§ **Page extract**:
Start of Block

The beautiful part of all this is that God is willing to enter your wound and show you how to heal it. As soon as you stop trying to fix yourself, and you let God show you the way, your wound starts to heal. I’ve surrendered my wound to God, and He has already shown me much more than I’ve ever known about how to mend it. Last night, I did something that I’ve never done before because I’ve always been too afraid. With God by my side, I made that decision, and as I followed through, he continued to suture my wound. I felt a weight lifted off my shoulders, and the blood loss slowed. Although I still have much to learn, I could feel bits of me being transformed into the man God made me to be.
The important part is that you can’t change yourself to prove something to other people. You can only seek out to heal your wound in order to become the person God made you to be. As God steps in to heal your wound, share His love with those close to you, so that they may have hope for healing their wounds.

End of Block

§ **Work order**:
Answer these questions about the passage on healing a wound:
1. What happens to your wound as soon as you stop trying to fix yourself and let God show you the way?
2. When did the writer do something never done before out of fear?
3. What does the passage say to share with those close to you as God steps in to heal your wound?
The lines that come next are from a different source than the passage above.

§ **Collected data**:
Start of Block

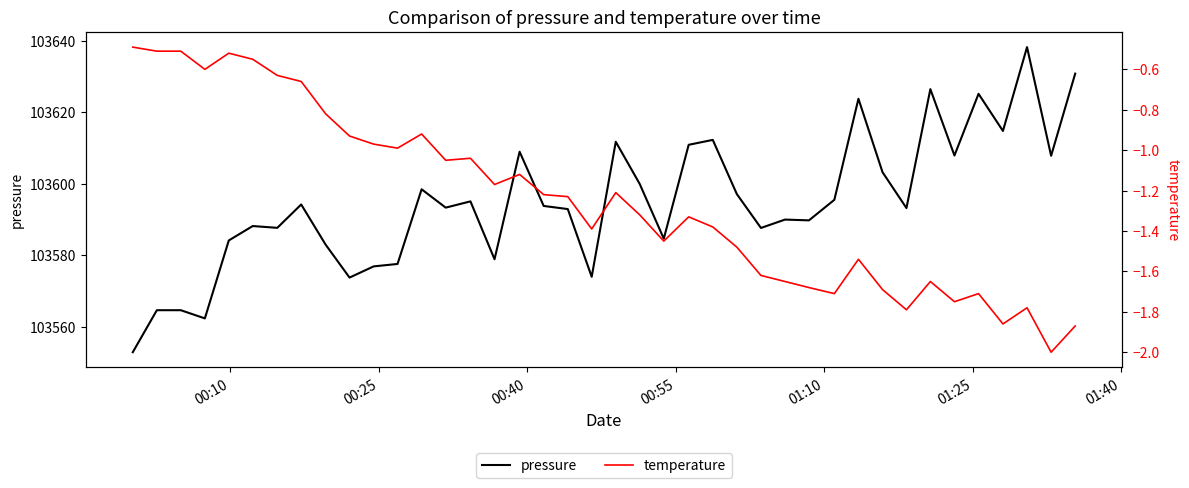

What is the average value of the pressure series?

103594.9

End of Block

§ **Exercise solution**:
1. It starts to heal.
2. Last night.
3. God's love.